HCA's top executive seemed to bemoan the lack of impact from the health law.

"Healthcare reform had minimal impact on the company's first quarter results, however, we remain optimistic regarding the potential long-term benefits," HCA president and chief executive R. Milton Johnson said about the company's first quarter results.

But a series of recent reports seem to give hospital executives like Johnson reason to see a positive outlook, which should appear when these companies reveal second-quarter earnings later this month and into August.

The coming enrollment boost should benefit HCA and other investor-owned hospital companies like Community Heath Systems, Tenet Healthcare Corp. (THC -2.31%), LifePoint Hospitals and Universal Health Services.

As Americans become familiar with their new health insurance, analysts believe they will begin to use the system -- and perhaps the slight uptick in admissions HCA saw in the second quarter is reflective of this trend starting to make itself felt.

A report last week from the Robert Wood Johnson Foundation and the Urban Institute indicated the number of uninsured adults continues to drop under the health law with 8 million additional Americans gaining coverage "as a result of provisions in the Affordable Care Act."

The benefits to hospitals might not be a major uptick right away and many industry observers see it more as a long-term play.

Fitch Ratings, for example, reported first quarter same-hospital admissions for the for-profit group of hospital companies to be down 3.6 percent while adjust admissions were down 1.4 percent.

In a report last week, Fitch said the ACA did "little" to boost volumes from either patients who had new private coverage from the exchanges or those from the expanded Medicaid health insurance program for the poor.

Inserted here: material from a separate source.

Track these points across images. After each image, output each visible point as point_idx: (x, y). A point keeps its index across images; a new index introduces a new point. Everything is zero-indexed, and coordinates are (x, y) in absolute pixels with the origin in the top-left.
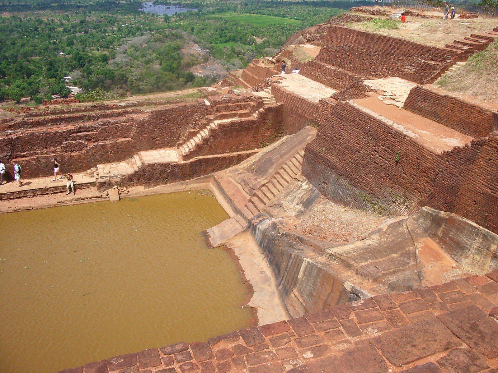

But momentum was building as more Americans signed up later in the first quarter. The bulk of Americans who purchased private coverage did so in the waning weeks of the ACA's open enrollment period, which ran through April, according to the U.S. Department of Health and Human Services.

The financial ratings agency said the trend "needs time to develop."

It may even take some political changes for for-profit hospitals to truly benefit, particularly in states like Florida and Texas that have opposed the Medicaid expansion.

Those states, in particular, have large numbers of for-profit hospitals. HCA, for example, has nearly 40 of its 165 hospitals in Florida while Tenet and HCA each have dozens of hospitals in Texas.

"We find that the states that implemented the ACA's Medicaid expansion continue to see larger declines in the uninsurance rates for adults than did the nonexpansion states," the Robert Wood Johnson Foundation and the Urban Institute said in their July 10 report.

In a report Friday July 11, the U.S. Department of Health and Human Services said growth in Medicaid enrollment was "more pronounced" in the 26 states including the District of Columbia that adopted and implemented the Medicaid expansion under the health law.

"Enrollment in those states rose by 17 percent, while states that have not expanded reported only a 3 percent increase," HHS said in an enrollment update for the Medicaid program.